L’intervento da 7 milioni di euro (fondi Pnrr assegnati all’Asp) mira a trasformare l’area e gli immobili esistenti in un polo strategico per la sanità e la cultura. Il progetto prevede che l’area ospiti gli uffici della Direzione Strategica dell’ASP di Messina e la realizzazione di un Centro Polifunzionale per Formazione e Cultura. L’iniziativa include il recupero dell’immobile principale (“ex Ospedale Vaccarella”) e la costruzione di un centro convegni, che avverrà previa demolizione degli altri edifici complementari presenti nell’area di proprietà dell’ASP. L’immobile, un tempo adibito a sede ospedaliera, ricade nella zona A – Centro Storico del vigente Piano Regolatore Generale e ha un riconoscimento di interesse culturale.

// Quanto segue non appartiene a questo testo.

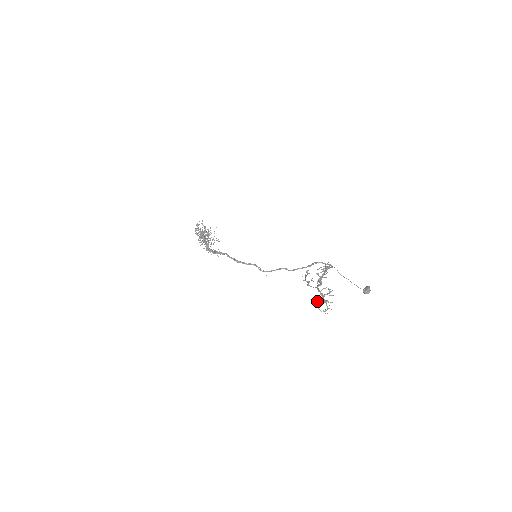
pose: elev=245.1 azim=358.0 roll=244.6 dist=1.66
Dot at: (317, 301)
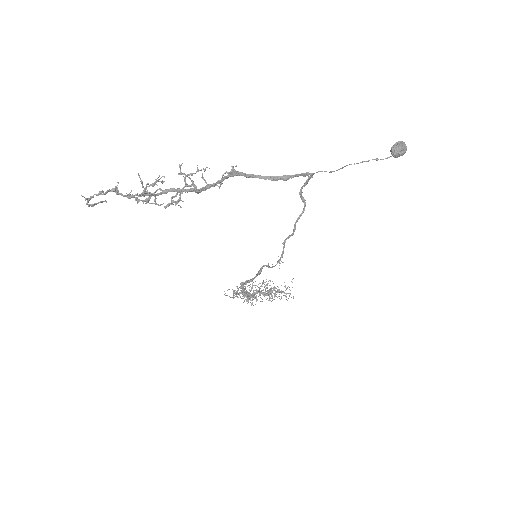
Dot at: (101, 201)
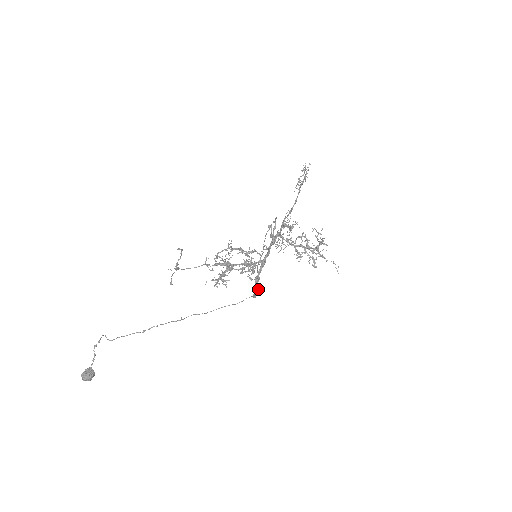
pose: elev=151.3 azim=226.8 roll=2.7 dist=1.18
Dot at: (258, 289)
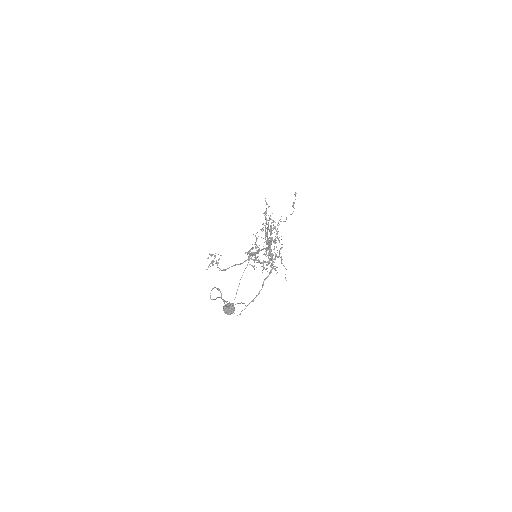
Dot at: (271, 271)
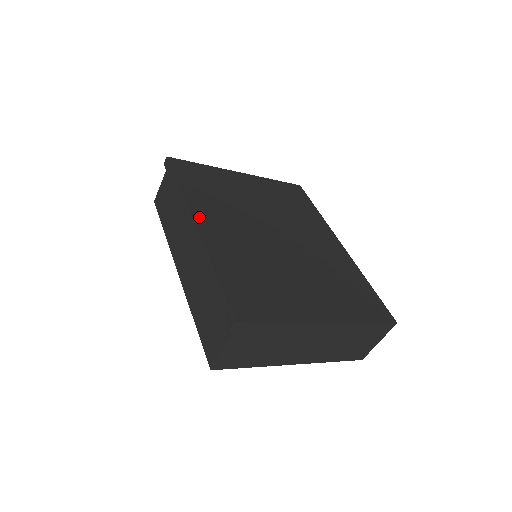
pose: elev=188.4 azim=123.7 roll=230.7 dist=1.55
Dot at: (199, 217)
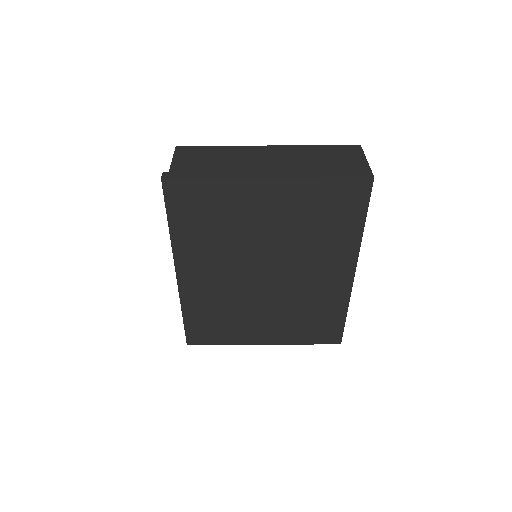
Dot at: (183, 266)
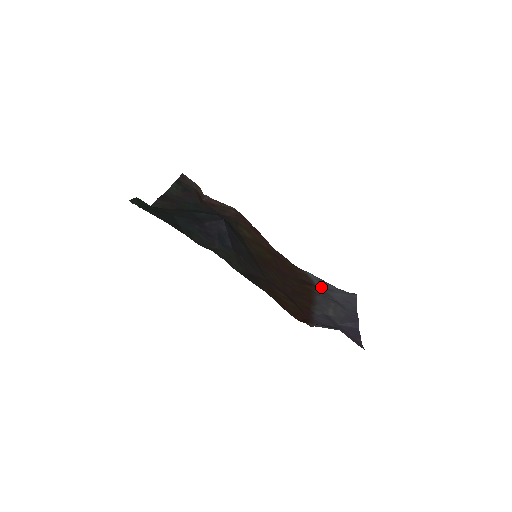
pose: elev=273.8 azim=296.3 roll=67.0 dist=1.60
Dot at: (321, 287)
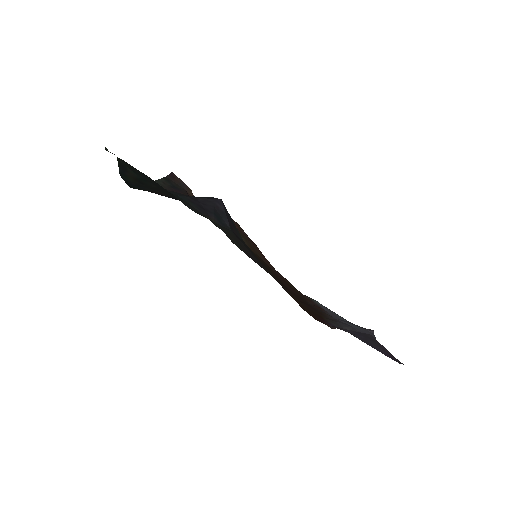
Dot at: (331, 314)
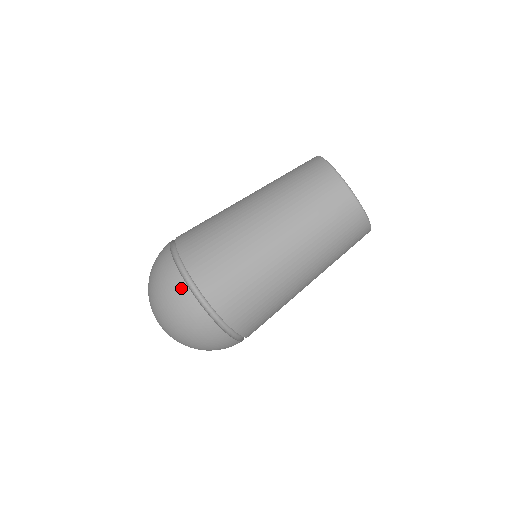
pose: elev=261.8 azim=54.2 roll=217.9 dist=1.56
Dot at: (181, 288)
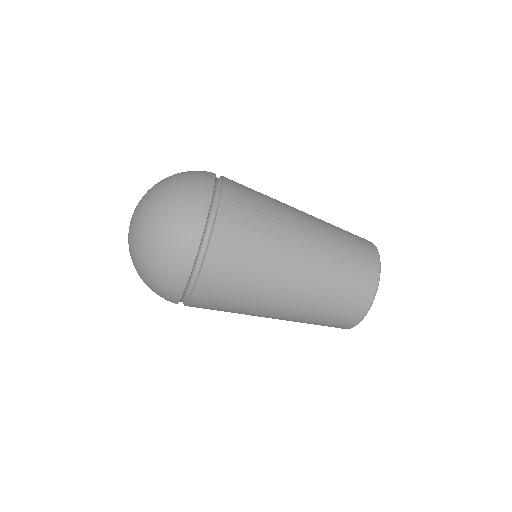
Dot at: (191, 247)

Il Comune di Milazzo ha riconosciuto il grande interesse pubblico dell’intervento. L’accordo, stipulato formalizza una stretta collaborazione tra i due enti e avrà una durata di 24 mesi dalla data della sottoscrizione, con possibilità di proroga.
Il IV Settore – Ambiente e Territorio, fornirà il proprio supporto tecnico e amministrativo. Sarà fondamentale nella redazione degli atti progettuali e nella predisposizione degli elaborati necessari per l’avvio della progettazione di fattibilità tecnico-economica, nonché per le autorizzazioni urbanistiche e paesaggistiche. Questo supporto è finalizzato all’attuazione della procedura per l’approvazione in variante alle prescrizioni degli strumenti urbanistici.
L’ASP di Messina, proprietaria del complesso, si impegna a fornire tutta la documentazione in suo possesso relativa all’immobile, a coordinare l’intervento e, con il supporto del Comune, ad attivare le procedure per l’individuazione delle risorse economiche necessarie.
Il protocollo ha natura esclusivamente collaborativa e non comporta oneri economici diretti a carico di nessuna delle due parti, né implica trasferimento di risorse. Gli eventuali oneri finanziari connessi allo svolgimento della collaborazione restano a carico di ciascun contraente per la propria parte.